La grande difficulté des mesures cosmologiques vient du fait que lorsqu'on observe un objet  nous ne disposons ni de mesure de distance absolue, ni de mesure de temps. La notion même de distance est ambiguë : parle-t-on de la distance séparant l'observateur et l'astre au moment où ce dernier a émis un signal lumineux, ou bien de la distance entre l'observateur et l'astre aujourd'hui ? Parle t-on de la distance déduite de la luminosité de l'astre ou encore de celle que l'on détermine à partir de la dimension angulaire de l'objet. Toutes ces définitions de distances ont un sens physique, mais ne donnent pas un résultat identique, loin de là...

Le décalage spectral "z", c’est-à-dire l'allongement des longueurs d'onde des signaux émis par les objets lointains est l'ami du cosmologiste observationnel. En effet ce décalage vers le rouge est lié au rapport entre une échelle de distance caractéristique de l'Univers au moment de l'émission du signal et la même échelle au moment de la réception du signal.  En d'autre terme ; entre le moment où le signal est émis et celui où il est reçu, l'Univers a subi une expansion dont dépend la valeur du décalage spectral. Malheureusement il n'est pas possible d'en déduire une distance absolue car on ne connait pas a priori la façon dont l'Univers se dilate. Par contre, on sait qu'un astre lointain possédant un décalage spectral plus grand qu'un autre se situe à une plus grande distance.

Concernant la distance déterminée à partir de la luminosité, il est possible de sonder l'univers lointain en observant des supernovae de type 1A car ces astres évoluant selon un processus connu et probablement très uniforme, il est possible de déterminer leur luminosité absolue. En comparant, la luminosité absolue calculée avec la luminosité apparente, on obtient une mesure de la distance de luminosité. En répétant cette mesure pour des astres possédant différents décalages spectraux, on peut tracer une courbe sensible à la façon dont l'Univers se dilate. C'est ainsi qu'en 1998, les équipes du Supernova Cosmology Project  et du High-z SupernovaSearch Team constatèrent indépendamment que les supernovae les plus lointaines brillaient un peu moins que ce qui étaient attendu. La conclusion, fort surprenante, fut que l'Univers semble être actuellement dans une phase d'expansion accélérée. C'est cette observation, confirmée par la suite par les mesures du rayonnement de fond cosmologique, qui a conduit à l'hypothèse de l'existence d'une énergie noire qui représenterait les trois quart de la densité en énergie de l'Univers.

> [Action demandée 1]:
Répondez à ces questions sur le texte sur les mesures cosmologiques :
(a) De quelles mesures ne dispose-t-on pas lorsqu'on observe un objet ?
(b) Comment le texte définit-il le décalage spectral « z » ?
(c) En quelle année les deux équipes ont-elles constaté que les supernovae les plus lointaines brillaient un peu moins que prévu ?
> [Action demandée 2]: Dressez la liste de toutes les définitions de la distance que mentionne le premier paragraphe du texte sur les mesures cosmologiques.
> [Action demandée 3]: Extrayez du texte sur les mesures cosmologiques le passage qui va de « La grande difficulté » jusqu'à « loin de là... ».
Les données qui viennent ensuite forment un matériau indépendant du texte sur les mesures cosmologiques.

> [Enregistrements issus d'une collecte de données]:
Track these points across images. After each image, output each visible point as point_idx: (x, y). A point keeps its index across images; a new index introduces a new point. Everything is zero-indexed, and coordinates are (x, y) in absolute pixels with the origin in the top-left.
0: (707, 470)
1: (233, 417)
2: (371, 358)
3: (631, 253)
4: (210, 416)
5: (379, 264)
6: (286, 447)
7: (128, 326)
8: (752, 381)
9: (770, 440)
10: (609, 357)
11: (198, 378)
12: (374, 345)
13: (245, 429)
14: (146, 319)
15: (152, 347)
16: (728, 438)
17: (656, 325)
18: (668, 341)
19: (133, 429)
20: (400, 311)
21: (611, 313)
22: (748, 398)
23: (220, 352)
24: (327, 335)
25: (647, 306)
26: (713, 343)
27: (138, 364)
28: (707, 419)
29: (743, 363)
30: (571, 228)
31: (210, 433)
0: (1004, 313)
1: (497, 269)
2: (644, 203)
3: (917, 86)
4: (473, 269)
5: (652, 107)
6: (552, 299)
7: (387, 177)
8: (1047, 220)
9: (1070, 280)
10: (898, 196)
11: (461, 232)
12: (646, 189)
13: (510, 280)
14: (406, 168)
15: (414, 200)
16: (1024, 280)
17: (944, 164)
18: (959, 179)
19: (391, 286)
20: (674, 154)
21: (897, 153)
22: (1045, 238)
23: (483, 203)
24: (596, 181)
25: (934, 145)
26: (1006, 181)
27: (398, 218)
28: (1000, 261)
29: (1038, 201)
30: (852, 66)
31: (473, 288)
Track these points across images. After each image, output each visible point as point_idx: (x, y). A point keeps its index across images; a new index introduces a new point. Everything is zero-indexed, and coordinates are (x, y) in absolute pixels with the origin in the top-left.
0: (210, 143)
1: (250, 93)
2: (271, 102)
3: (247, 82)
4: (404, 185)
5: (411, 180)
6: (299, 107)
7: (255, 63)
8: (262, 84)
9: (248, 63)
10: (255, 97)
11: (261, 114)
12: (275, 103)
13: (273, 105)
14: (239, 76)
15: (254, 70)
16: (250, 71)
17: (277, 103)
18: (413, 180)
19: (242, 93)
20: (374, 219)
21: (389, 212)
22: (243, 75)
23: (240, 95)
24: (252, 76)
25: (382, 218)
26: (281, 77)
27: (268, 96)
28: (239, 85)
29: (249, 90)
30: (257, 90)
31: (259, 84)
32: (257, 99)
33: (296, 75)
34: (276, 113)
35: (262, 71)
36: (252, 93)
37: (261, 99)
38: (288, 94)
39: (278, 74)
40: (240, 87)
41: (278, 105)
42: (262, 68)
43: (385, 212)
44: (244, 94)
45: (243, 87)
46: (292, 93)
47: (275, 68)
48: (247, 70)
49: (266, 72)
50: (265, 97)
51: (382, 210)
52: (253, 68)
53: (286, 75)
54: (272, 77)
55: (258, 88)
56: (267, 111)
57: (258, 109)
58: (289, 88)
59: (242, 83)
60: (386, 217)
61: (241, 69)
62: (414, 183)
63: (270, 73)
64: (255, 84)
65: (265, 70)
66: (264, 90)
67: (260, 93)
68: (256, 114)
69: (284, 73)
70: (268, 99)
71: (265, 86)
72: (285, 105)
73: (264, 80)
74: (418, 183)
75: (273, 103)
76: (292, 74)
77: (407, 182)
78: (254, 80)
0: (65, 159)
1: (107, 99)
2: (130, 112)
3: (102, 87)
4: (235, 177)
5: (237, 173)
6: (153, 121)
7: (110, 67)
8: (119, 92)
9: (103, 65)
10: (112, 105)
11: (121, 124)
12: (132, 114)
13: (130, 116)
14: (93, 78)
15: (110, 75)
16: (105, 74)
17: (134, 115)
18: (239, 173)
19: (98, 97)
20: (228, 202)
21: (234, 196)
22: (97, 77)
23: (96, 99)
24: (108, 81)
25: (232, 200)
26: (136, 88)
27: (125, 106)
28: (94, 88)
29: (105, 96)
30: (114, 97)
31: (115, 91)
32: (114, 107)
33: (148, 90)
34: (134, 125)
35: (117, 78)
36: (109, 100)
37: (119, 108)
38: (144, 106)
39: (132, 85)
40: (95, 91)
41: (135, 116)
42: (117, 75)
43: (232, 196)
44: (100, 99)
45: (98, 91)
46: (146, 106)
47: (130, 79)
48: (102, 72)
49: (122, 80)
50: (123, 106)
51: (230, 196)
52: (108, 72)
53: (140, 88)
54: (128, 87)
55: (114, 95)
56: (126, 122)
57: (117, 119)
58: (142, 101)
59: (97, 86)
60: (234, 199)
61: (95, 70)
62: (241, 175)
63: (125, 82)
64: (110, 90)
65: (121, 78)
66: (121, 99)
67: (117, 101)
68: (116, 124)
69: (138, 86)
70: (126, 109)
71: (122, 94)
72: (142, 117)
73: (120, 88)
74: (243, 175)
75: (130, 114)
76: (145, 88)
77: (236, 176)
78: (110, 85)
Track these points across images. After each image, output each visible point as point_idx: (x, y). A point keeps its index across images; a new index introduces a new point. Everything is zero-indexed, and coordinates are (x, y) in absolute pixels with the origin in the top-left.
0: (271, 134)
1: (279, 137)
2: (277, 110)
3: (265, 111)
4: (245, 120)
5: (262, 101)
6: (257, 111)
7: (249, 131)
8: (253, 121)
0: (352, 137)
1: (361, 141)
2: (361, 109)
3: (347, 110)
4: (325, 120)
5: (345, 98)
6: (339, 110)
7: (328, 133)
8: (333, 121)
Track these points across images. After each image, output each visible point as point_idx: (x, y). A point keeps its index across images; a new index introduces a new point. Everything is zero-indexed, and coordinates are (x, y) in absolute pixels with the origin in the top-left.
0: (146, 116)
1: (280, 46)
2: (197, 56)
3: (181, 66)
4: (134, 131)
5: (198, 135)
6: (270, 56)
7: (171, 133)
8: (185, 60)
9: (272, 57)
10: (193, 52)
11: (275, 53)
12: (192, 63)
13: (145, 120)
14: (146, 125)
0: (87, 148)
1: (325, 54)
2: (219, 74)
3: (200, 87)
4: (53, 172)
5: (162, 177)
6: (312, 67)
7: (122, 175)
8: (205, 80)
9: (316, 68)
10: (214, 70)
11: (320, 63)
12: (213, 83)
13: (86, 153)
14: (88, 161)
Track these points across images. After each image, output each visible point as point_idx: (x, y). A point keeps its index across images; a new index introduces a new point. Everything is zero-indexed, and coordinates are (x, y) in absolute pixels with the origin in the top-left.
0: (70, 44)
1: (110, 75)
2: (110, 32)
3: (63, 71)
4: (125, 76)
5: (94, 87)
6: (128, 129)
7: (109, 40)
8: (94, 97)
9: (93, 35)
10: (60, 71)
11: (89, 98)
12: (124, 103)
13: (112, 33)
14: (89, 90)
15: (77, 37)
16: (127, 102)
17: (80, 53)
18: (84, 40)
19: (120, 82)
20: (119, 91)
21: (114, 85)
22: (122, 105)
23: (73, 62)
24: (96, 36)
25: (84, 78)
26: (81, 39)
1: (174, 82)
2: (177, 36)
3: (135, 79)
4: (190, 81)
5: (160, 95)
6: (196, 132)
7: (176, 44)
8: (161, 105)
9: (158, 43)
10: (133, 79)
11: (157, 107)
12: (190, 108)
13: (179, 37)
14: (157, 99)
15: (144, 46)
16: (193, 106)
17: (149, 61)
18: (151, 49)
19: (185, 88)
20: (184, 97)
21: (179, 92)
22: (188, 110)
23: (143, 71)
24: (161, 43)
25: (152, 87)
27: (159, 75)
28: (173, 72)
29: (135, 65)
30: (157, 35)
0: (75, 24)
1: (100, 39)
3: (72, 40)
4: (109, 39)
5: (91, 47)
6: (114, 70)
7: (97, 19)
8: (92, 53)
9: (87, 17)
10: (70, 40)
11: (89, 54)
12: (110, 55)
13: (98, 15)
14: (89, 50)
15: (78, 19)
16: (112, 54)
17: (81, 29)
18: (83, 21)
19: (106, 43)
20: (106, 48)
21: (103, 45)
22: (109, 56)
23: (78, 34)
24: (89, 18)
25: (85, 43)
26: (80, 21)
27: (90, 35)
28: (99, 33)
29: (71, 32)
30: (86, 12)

> [Zone de réponse 1]:
(a) On ne dispose ni de mesure de distance absolue, ni de mesure de temps.
(b) C'est l'allongement des longueurs d'onde des signaux émis par les objets lointains.
(c) En 1998.

> [Zone de réponse 2]:
- La distance séparant l'observateur et l'astre au moment où ce dernier a émis un signal lumineux
- La distance entre l'observateur et l'astre aujourd'hui
- La distance déduite de la luminosité de l'astre
- La distance déterminée à partir de la dimension angulaire de l'objet

> [Zone de réponse 3]:
La grande difficulté des mesures cosmologiques vient du fait que lorsqu'on observe un objet  nous ne disposons ni de mesure de distance absolue, ni de mesure de temps. La notion même de distance est ambiguë : parle-t-on de la distance séparant l'observateur et l'astre au moment où ce dernier a émis un signal lumineux, ou bien de la distance entre l'observateur et l'astre aujourd'hui ? Parle t-on de la distance déduite de la luminosité de l'astre ou encore de celle que l'on détermine à partir de la dimension angulaire de l'objet. Toutes ces définitions de distances ont un sens physique, mais ne donnent pas un résultat identique, loin de là...